The Eighth Circuit recently held that an employer did not violate the FLSA when it changed its designation of the workweek from Tuesday-Monday to Sunday-Saturday in order to reduce the number of overtime hours worked by its employees. The decision at first glance appears to be straight-forward, since the FLSA doesn’t require that the workweek begin on any given day of the week.  Yet, in another example of ambiguous governmental agency regulation giving rise to unnecessary litigation against employers, the plaintiffs were able to muster a facially viable argument based upon a single DOL rule interpreting the FLSA as follows: “The beginning of the workweek may be changed if the change is intended to be permanent and is not designed to evade the overtime requirements of the Act.” 29 CFR § 778.105.

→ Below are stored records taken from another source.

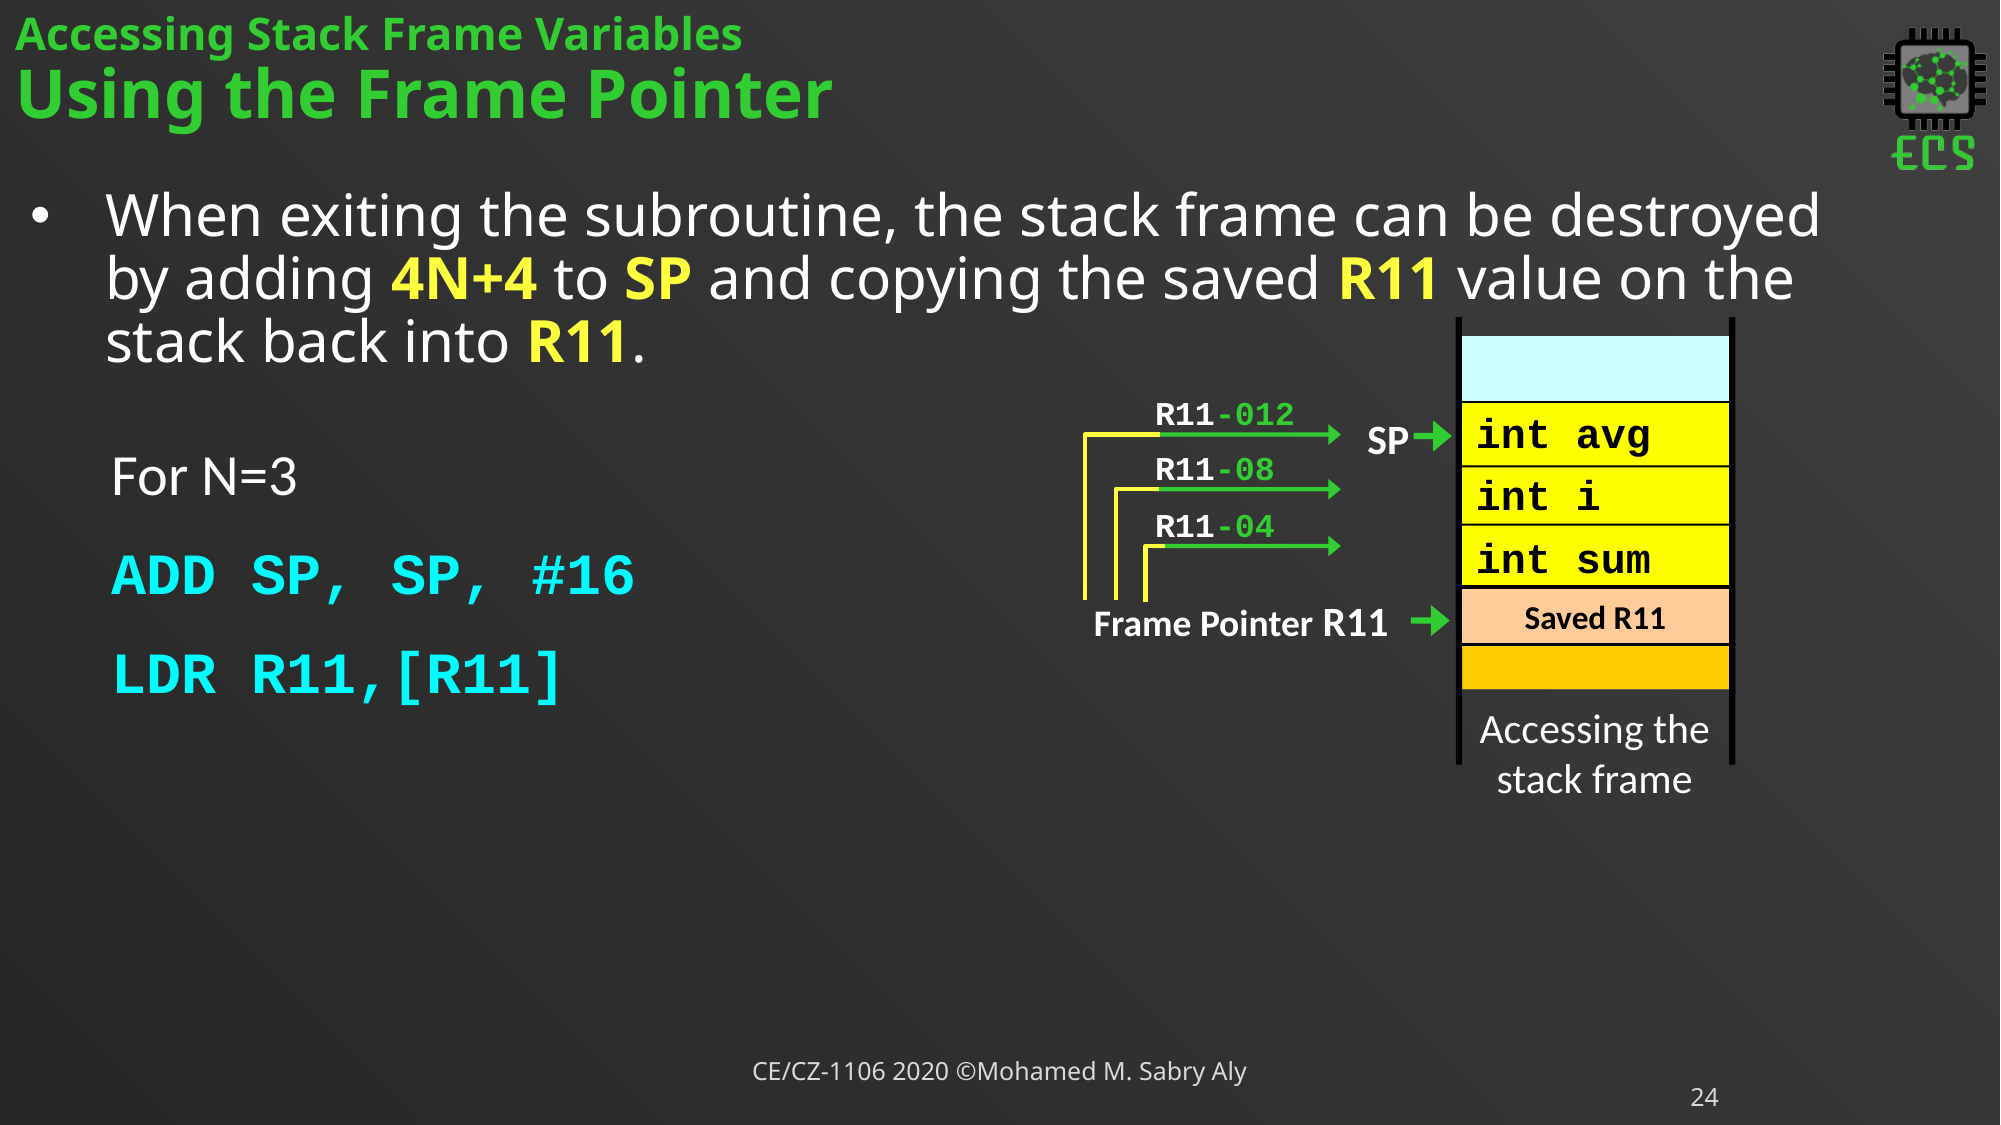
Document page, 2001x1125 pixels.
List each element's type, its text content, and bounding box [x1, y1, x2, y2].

text_box Accessing the stack frame [1439, 694, 1750, 810]
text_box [1165, 504, 1341, 546]
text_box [1350, 409, 1452, 466]
text_box For N=3 ADD SP, SP, #16 LDR R11,[R11] [1165, 429, 1414, 518]
footer CE/CZ-1106 2020 ©Mohamed M. Sabry Aly [662, 1042, 1338, 1103]
title Accessing Stack Frame Variables Using the Frame Pointer [0, 3, 1325, 142]
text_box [1019, 591, 1450, 648]
picture [1862, 0, 2000, 185]
list When exiting the subroutine, the stack frame can be destroyed by adding 4N+4 to SP and copying the saved R11 value on the stack back into R11. [15, 178, 1862, 300]
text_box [1458, 317, 1733, 765]
text_box For N=3 ADD SP, SP, #16 LDR R11,[R11] [96, 429, 1154, 518]
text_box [1459, 402, 1732, 586]
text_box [1154, 392, 1341, 435]
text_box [1085, 434, 1165, 603]
slide_number 24 [1668, 1078, 1741, 1119]
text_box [1165, 447, 1341, 490]
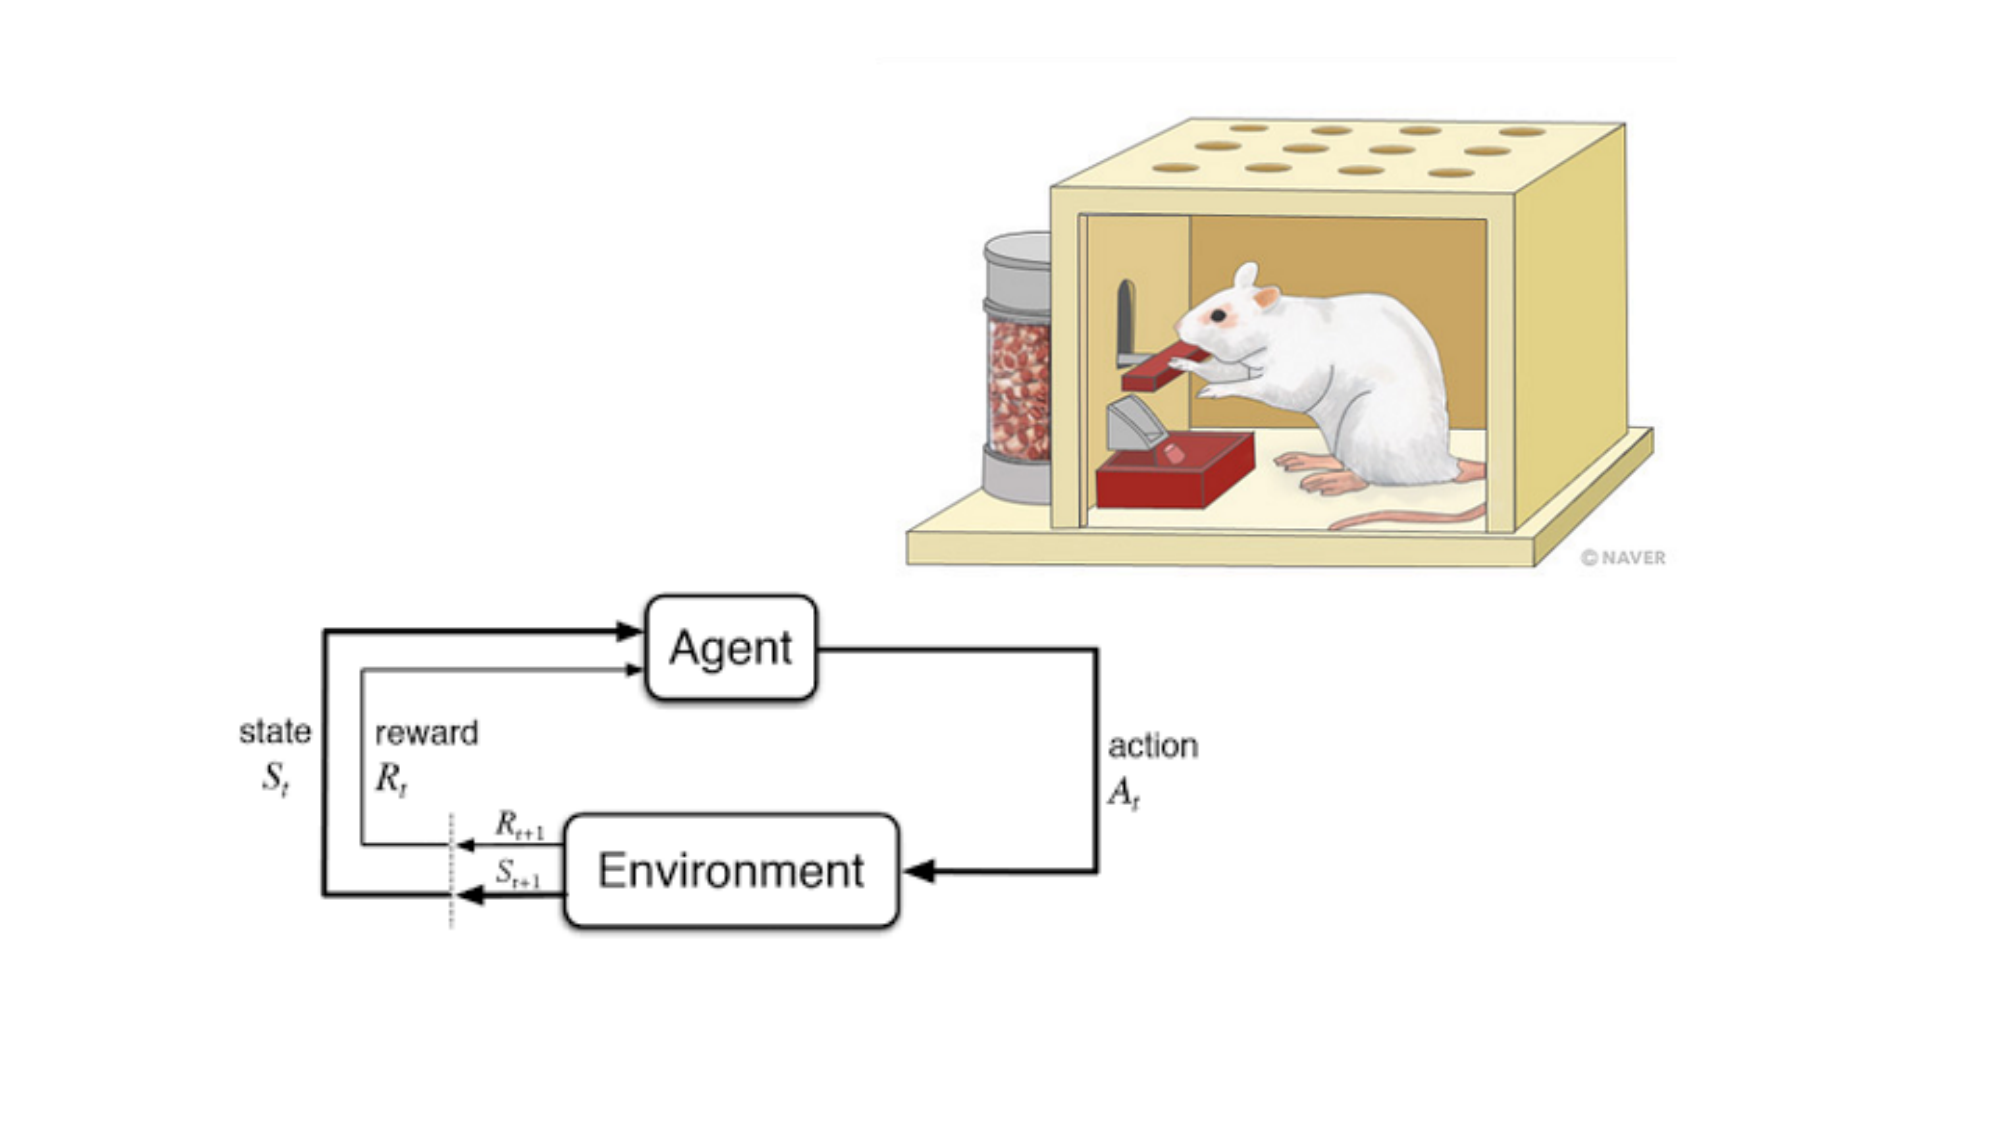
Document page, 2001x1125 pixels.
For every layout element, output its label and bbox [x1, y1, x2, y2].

picture [204, 57, 1684, 950]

The plaintiffs didn’t even challenge that the change was intended to be permanent.  The only issue was whether the change to a Sunday-Saturday workweek was “designed to evade the overtime requirements of the Act.”  The plaintiffs argued that because the change was intended to reduce the number of overtime hours worked by employees, it ipso facto was “designed to evade the overtime requirements of the Act.”  Thankfully, the Eighth Circuit rejected this reasoning, recognizing that the purpose of the FLSA wasn’t to maximize the payment of overtime rates, but rather to discourage overtime work and “have an appreciable effect in the distribution of available work” amongst workers.  The Eighth Circuit’s decision is consistent with the plain language of the statute, all prior precedent and the purpose of the FLSA.  Yet, due to an ambiguity in one agency interpretation, the employer was forced to proceed through federal district and appellate court litigation, likely incurring substantial legal fees along the way, defending what is – but for the DOL regulation – an obviously legal practice.